Noonan is frustrated but not surprised that the Setka blow-up has overshadowed the key themes of this week’s conference — free-trade deals, the plan to pay building subcontractors every 65 days instead of every 30 days, and workers’ safety, with conference delegates reduced to tears on Tuesday when they were addressed by five families who had lost loved ones in accidents.

They included Adelaide widow Pam Gurner Hall, whose husband, Jorge Castillo-Riffo, was crushed in a scissor lift building the new Royal Adelaide Hospital in 2014.

“I couldn’t give a damn about all the politics surrounding John Setka,” Gurner Hall told Inquirer. “I just want justice for my husband, and the only people who have helped me to that end all the way are the CFMEU.”

It is tragedies such as these that gives you a clearer sense of what drives the membership of the CFMEU and its militant ­approach to employers and governments. Noonan’s own life story contains some bracing moments that epitomise the sense of injustice that gives the union its ­aggressive edge. That sense of injustice is fuelled by two things — indignation at having been ripped off, and fear and fury over avoidable workplace injuries and deaths.

Noonan was born in the town of Wooroloo, outside Perth, in a hospital that’s now a minimum-security prison that was home to disgraced businessman Alan Bond and crooked Labor premier Brian Burke.

He was studying an arts degree before he decided to become a fisherman in Fremantle, where he says young staff were often bullied, abused, even raped at sea, paid on the basis of their catch, forced to pay for fuel and use of the boat, meaning they incurred a debt to the skipper if they didn’t catch anything.

When he was at sea Noonan was locked in a -20C fridge on a fishing vessel for half an hour in total darkness.

“There were two of us in there and the guy I was working with had got his stuff and gone back up the gangway,” he says. “Some time later someone closed the hatch. The light went out. I just thought it was someone was taking the mickey out of me. After a while I realised they weren’t. I was stuck there in the dark, bitterly cold, for 25 minutes, but it felt like longer. My mate’s older brother had died in a freezer a couple of years before at the same port in the same industry. I had an emergency alarm with me but it didn’t work. We had got back to port and the blokes were going to the pub.

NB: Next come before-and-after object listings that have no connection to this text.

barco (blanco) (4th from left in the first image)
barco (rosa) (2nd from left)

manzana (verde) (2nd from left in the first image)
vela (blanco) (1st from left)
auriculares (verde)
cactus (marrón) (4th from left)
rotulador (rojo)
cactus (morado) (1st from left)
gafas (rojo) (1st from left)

Apparently the skipper said: ‘Has anyone seen Dave?’. One of the blokes said they thought I’d gone home. The skipper said he had better check. He opened the hatch. I was 19 and I would have died. That was my last season.”

Noonan then worked at a kiln making house bricks, where the owners imposed a rule that if any worker went out on compo, the other staff would have their pay docked to cover the cost. He moved to Melbourne in his 20s and got his first construction job building a synagogue in St Kilda, joined the union, and has been there ever since.

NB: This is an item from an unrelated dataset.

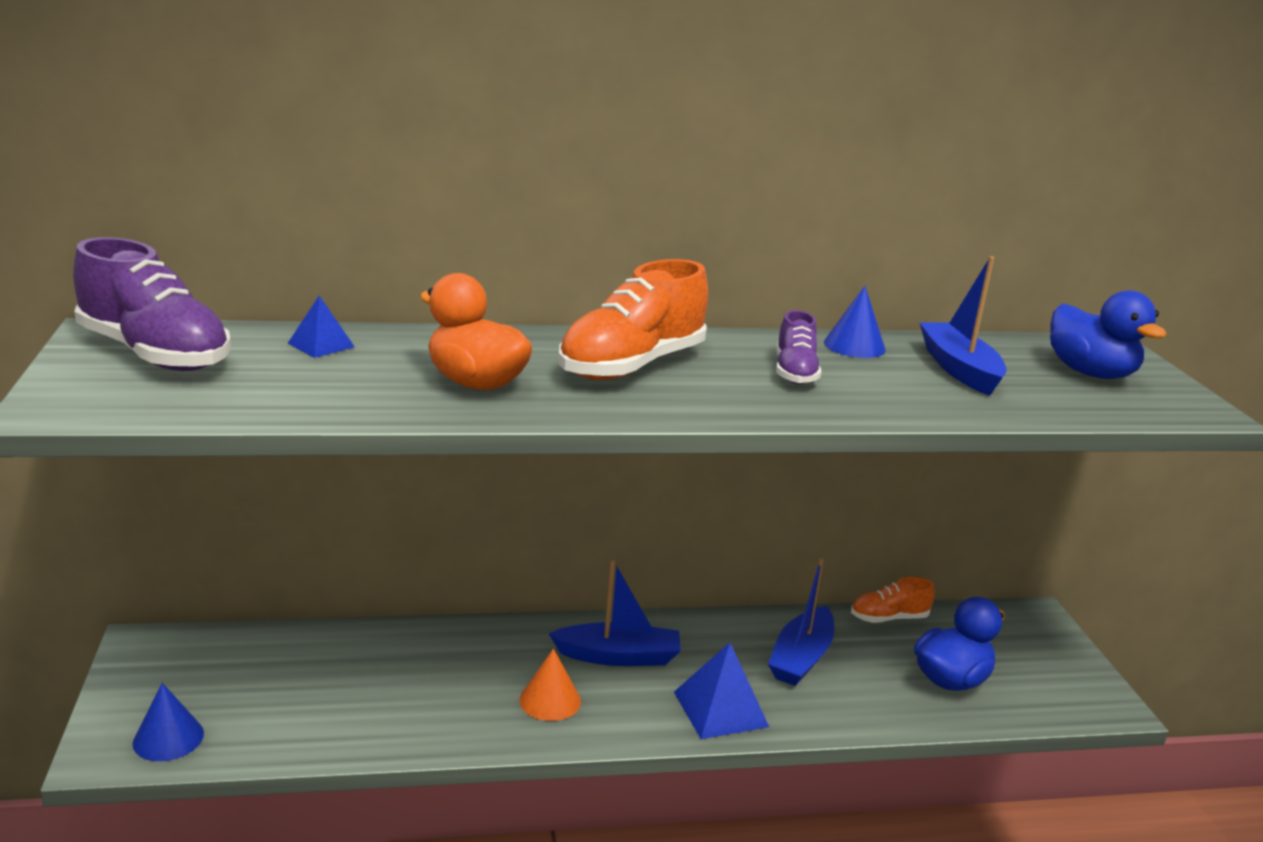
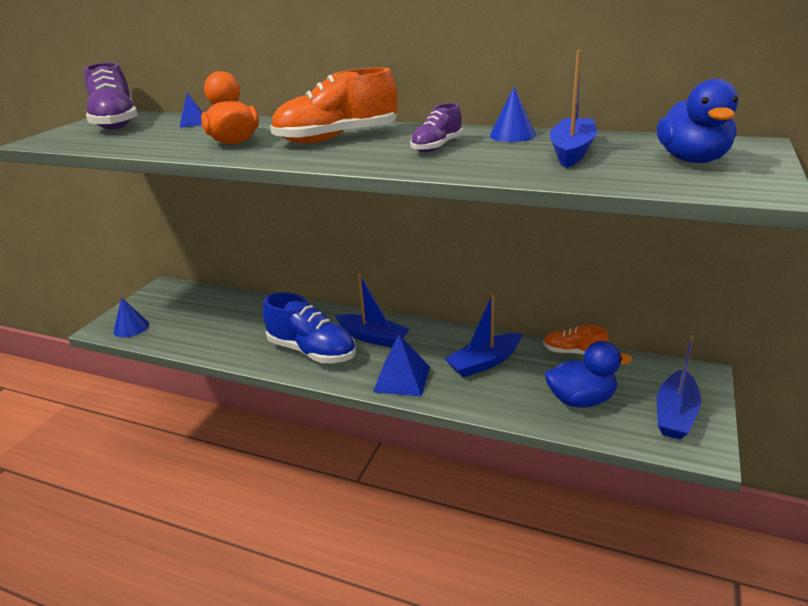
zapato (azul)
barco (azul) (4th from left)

He seems genuinely offended when asked about claims of criminal links to his organisation, repeated again this week by Home Affairs Minister Peter Dutton.

He points to the dismantling under cross-examination of the Victorian Police Assistant Commissioner Stephen Fontana before the Cole Royal Commission into Trade Union Governance and Corruption, after Fontana ­alleged bikies had carried out threats and assaults for the CFMEU, claims the police chief subsequently backed away from.

“He was demolished,” Noonan says of Fontana’s evidence. “He admitted he was wrong, he admitted his so-called intelligence was wrong, and he apologised.”

Noonan concedes, however, there may be some rank-and-file members who are also members of motorcycle gangs, but argues the same would be true of other workplaces and organisations.

Noonan says claims of bikie links are part of what he calls a broader smear against the union. He talks about one organiser currently facing criminal charges for trespass because he had tried to get a female toilet installed at a site where women are employed, and the bosses called the cops on him.

“These things are conflated along with false claims of criminality, the mythical bikies … it’s bogeyman stuff and, frankly, if they weren’t picking on Setka they would find another unionist to pick on,” he says.

He finishes with this concession. “John does give them plenty of material to work with.”